Given entries.
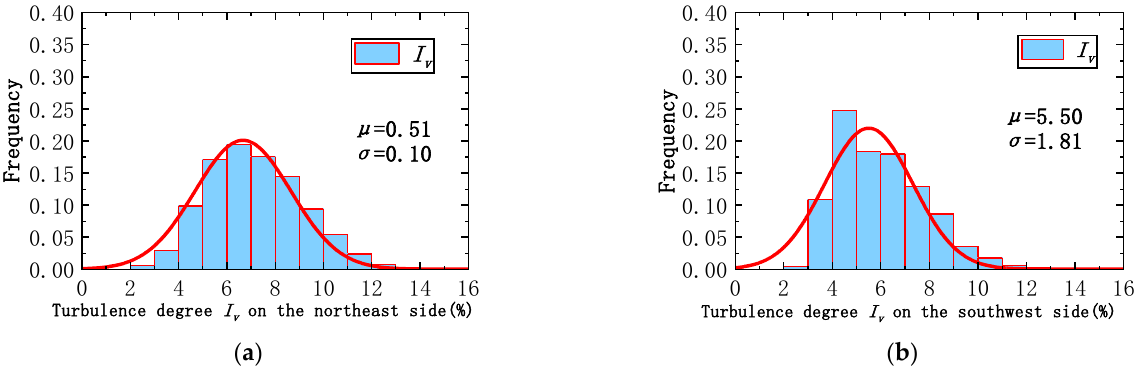
Figure 15. Probability statistics of crosswind turbulence I v : ( a ) turbulence degree I v on the northeast side; ( b ) turbulence degree I v on the southwest side.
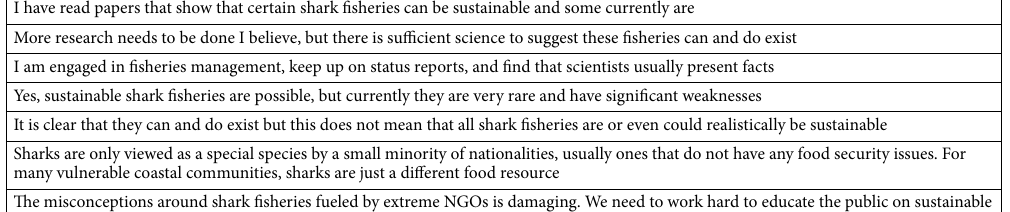
Table 2. Representative example responses showing reasons why respondents agree that sustainable shark fisheries are possible and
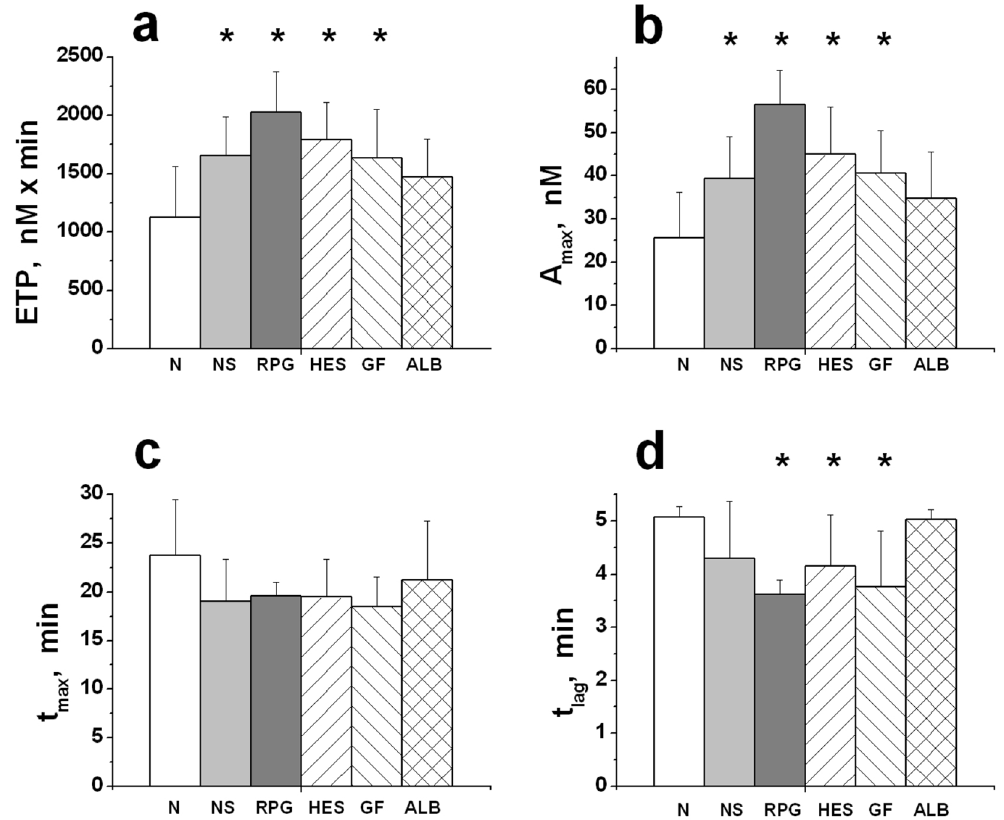
Figure 3. The parameters of TGT in undiluted plasma (N) and in plasma diluted with various PEs two-fold. ( a ) – The endogenous thrombin potential (ETP); ( b ) – the maximal concentration of thrombin in the sample (A max ); ( c ) – time to maximal thrombin concentration (t max ), and ( d ) – lag-time of thrombin generation (t lag ). The following PEs were used for dilution of plasma (see legend to Fig. 1): NS, RPG, HES, GF, and ALB. The mean values ± standard deviation are shown (n = 8). * The values are significantly different from the corresponding values in undiluted plasma (ANOVA and paired t-test of Student, P < 0.05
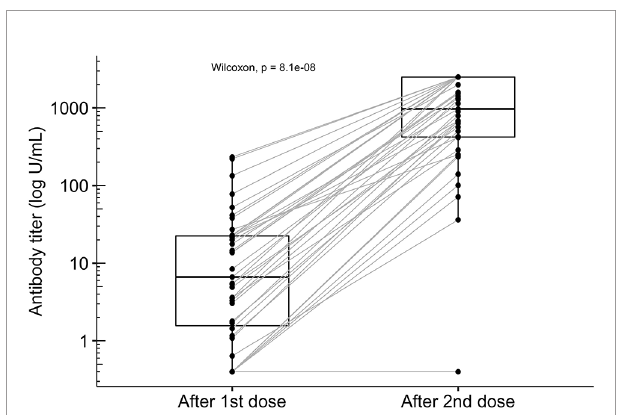
FIGURE 1 | Antibody titers in 39 peritoneal dialysis patients after the fi rst and the second dose of the mRNA-1273 vaccine. Seropositivity was detected in 38 of 39 peritoneal dialysis patients (circles). Antibody titers increased signi fi cantly from a median of 6.62 U/mL (IQR 1.57-22.5) four weeks after the fi rst dose to 968 U/mL (IQR 422.5-2500 U/mL) after the second dose (Wilcoxon matched pairs signed rank test, p = 8.057 x 10 -08 ). The technical upper limit of antibody detection was at 2500 U/mL and was reached in 11 patients (circles may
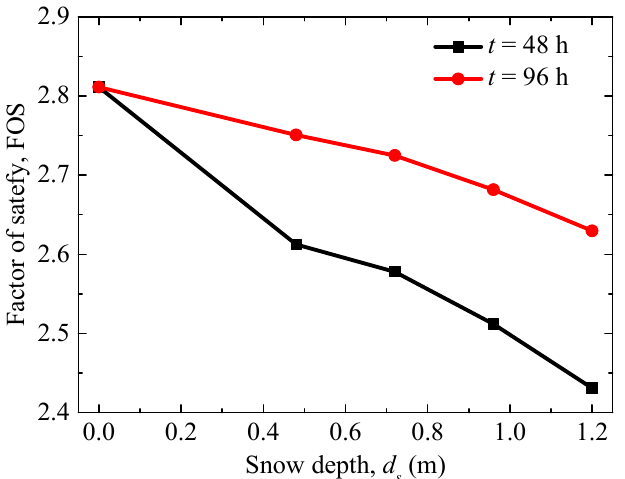
Figure 13. Factor of safety (FOS) of the cutting slope with the depth of accumulated snow ( d s ).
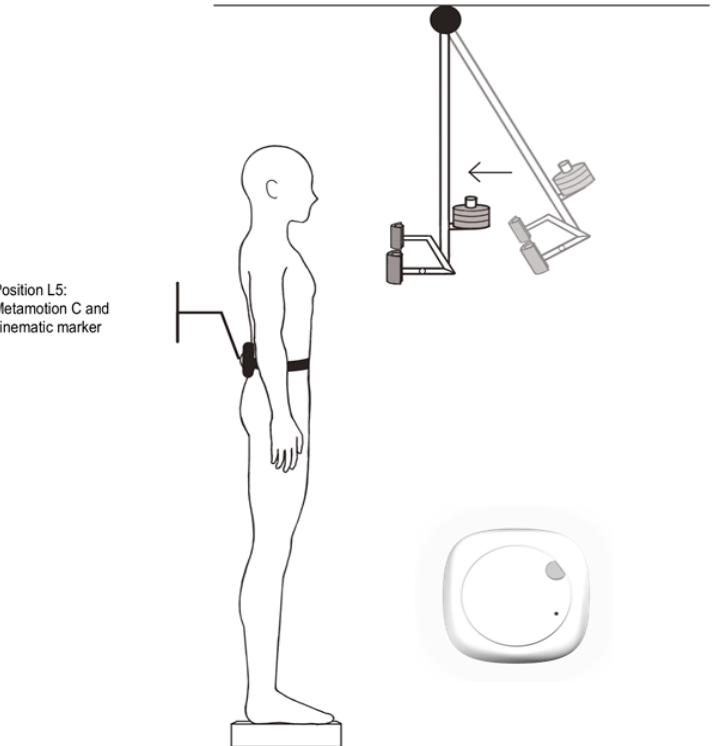
Figure 1. View of the experimental setup showing the participant in front of the pendulum that was released from 0.5 m away, causing a predictable anteroposterior disturbance. In L5, Metamotion C sensor is fixed and the reflective marker on top of it.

Task instructions.
Only the pictures are to be left out, and all of the data must otherwise be transcribed exactly.

Solution to this exercise.
Figure 15. Probability statistics of crosswind turbulence I v : ( a ) turbulence degree I v on the northeast side; ( b ) turbulence degree I v on the southwest side.
Table 2. Representative example responses showing reasons why respondents agree that sustainable shark fisheries are possible and
Figure 3. The parameters of TGT in undiluted plasma (N) and in plasma diluted with various PEs two-fold. ( a ) – The endogenous thrombin potential (ETP); ( b ) – the maximal concentration of thrombin in the sample (A max ); ( c ) – time to maximal thrombin concentration (t max ), and ( d ) – lag-time of thrombin generation (t lag ). The following PEs were used for dilution of plasma (see legend to Fig. 1): NS, RPG, HES, GF, and ALB. The mean values ± standard deviation are shown (n = 8). * The values are significantly different from the corresponding values in undiluted plasma (ANOVA and paired t-test of Student, P < 0.05
FIGURE 1 | Antibody titers in 39 peritoneal dialysis patients after the fi rst and the second dose of the mRNA-1273 vaccine. Seropositivity was detected in 38 of 39 peritoneal dialysis patients (circles). Antibody titers increased signi fi cantly from a median of 6.62 U/mL (IQR 1.57-22.5) four weeks after the fi rst dose to 968 U/mL (IQR 422.5-2500 U/mL) after the second dose (Wilcoxon matched pairs signed rank test, p = 8.057 x 10 -08 ). The technical upper limit of antibody detection was at 2500 U/mL and was reached in 11 patients (circles may
Figure 13. Factor of safety (FOS) of the cutting slope with the depth of accumulated snow ( d s ).
Figure 1. View of the experimental setup showing the participant in front of the pendulum that was released from 0.5 m away, causing a predictable anteroposterior disturbance. In L5, Metamotion C sensor is fixed and the reflective marker on top of it.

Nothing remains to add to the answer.